New York

Stephen Mueller

Annina Nosei Gallery

Until recently, Stephen Mueller was an insouciant painter who combined various pictorial syntaxes—staining, geometry, and gesture—to evoke those elusive states between reflection and action, chaos and definition, which Willem de Kooning called the “slippery glimpse.” Using saccharine colors such as pink, mauve, and purple, Mueller filled the bounded stillness of his compositions with a painterly hurly-burly, making abstract works that were simultaneously seductive and off-putting, brash and funny. Mueller never felt that painting had to confront the end of history or the medium’s own dissolution; one imagines that, in his studio, Mueller listens to Erik Satie rather than Richard Wagner.

In his recent exhibition of 13 paintings ranging in size from relatively small to human scaled, Mueller seems to have entered a new phase in his career, and the works exhibited are, for the most part, somber and austere as opposed to impetuous and exhilarating.
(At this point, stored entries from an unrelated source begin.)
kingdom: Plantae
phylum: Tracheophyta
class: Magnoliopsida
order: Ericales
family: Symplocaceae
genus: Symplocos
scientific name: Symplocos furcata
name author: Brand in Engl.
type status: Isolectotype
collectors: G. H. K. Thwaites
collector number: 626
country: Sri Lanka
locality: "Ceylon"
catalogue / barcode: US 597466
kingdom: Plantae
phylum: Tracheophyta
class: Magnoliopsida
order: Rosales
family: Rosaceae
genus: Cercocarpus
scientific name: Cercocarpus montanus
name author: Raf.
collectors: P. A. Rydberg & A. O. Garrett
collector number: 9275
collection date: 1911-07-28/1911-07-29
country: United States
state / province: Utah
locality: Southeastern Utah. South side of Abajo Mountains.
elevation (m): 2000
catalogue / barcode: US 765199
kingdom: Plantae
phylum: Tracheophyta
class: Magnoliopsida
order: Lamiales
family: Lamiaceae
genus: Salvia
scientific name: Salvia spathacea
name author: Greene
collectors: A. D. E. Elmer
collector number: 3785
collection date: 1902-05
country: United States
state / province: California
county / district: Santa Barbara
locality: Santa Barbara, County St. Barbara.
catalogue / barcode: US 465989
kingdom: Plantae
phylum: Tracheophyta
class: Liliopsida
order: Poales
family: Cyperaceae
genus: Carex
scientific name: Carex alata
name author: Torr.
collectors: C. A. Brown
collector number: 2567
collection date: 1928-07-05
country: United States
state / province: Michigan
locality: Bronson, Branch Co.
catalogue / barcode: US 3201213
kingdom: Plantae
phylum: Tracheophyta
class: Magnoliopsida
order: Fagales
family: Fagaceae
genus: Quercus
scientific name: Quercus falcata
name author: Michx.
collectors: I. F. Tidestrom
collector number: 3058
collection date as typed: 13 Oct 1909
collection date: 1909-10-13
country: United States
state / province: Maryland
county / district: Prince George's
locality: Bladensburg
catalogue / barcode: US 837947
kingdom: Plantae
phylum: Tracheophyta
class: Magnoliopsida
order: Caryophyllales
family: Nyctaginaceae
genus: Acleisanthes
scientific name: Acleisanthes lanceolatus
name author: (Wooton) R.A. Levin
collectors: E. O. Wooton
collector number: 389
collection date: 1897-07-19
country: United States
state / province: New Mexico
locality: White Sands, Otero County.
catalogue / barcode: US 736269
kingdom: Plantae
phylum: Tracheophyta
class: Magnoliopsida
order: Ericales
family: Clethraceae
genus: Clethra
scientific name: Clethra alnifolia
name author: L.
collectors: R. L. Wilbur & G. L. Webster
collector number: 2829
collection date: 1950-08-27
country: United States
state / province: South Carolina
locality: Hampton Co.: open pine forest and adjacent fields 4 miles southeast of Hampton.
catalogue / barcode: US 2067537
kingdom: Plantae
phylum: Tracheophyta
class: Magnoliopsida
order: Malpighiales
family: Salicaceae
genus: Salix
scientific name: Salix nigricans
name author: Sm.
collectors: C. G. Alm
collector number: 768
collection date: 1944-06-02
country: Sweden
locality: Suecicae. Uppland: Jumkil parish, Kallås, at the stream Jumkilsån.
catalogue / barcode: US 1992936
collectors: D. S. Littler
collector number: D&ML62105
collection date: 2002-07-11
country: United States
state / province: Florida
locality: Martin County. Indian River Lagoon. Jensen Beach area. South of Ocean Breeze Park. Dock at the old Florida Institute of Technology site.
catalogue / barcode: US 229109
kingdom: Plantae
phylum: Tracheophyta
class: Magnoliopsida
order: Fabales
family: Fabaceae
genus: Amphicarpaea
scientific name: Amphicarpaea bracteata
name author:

Mueller deployed fewer formal elements here than in the earlier work. In Cafe Aman (all work, 1990), an economical vocabulary consisting of a horizontally striated, stained blue ground, a white round shape, and a few red or white lines can easily conjure a view through a window or a desert moon. And yet, for all of the comforting landscape references, the painting is disquieting. There is nothing romantic or romanticized about it, and the viewer comes away accepting the existential inevitability of human isolation. The cell-like structure of his forms—their layers, light, transparency, and mixture of solid and liquid forms—reminds us of the organic world inside each of us, and of the body’s vulnerability. All of this is realized in a muted way, however. Neither Sturm and Drang nor trumped-up sublime states are anywhere courted in Mueller’s paintings.

By making what could be considered “beautiful” paintings and introducing an element of vulnerability, change, and sickness into the works, Mueller suggests that everything—our sense of beauty, even of the sublime—is conditioned by convention and is subsequently mutable. At a time when many painters seem unsure how to proceed, Mueller’s metamorphosizing forms—the nebulous states they conjure—move from the known of history to the unknown of experience, generating realms of fresh possibility.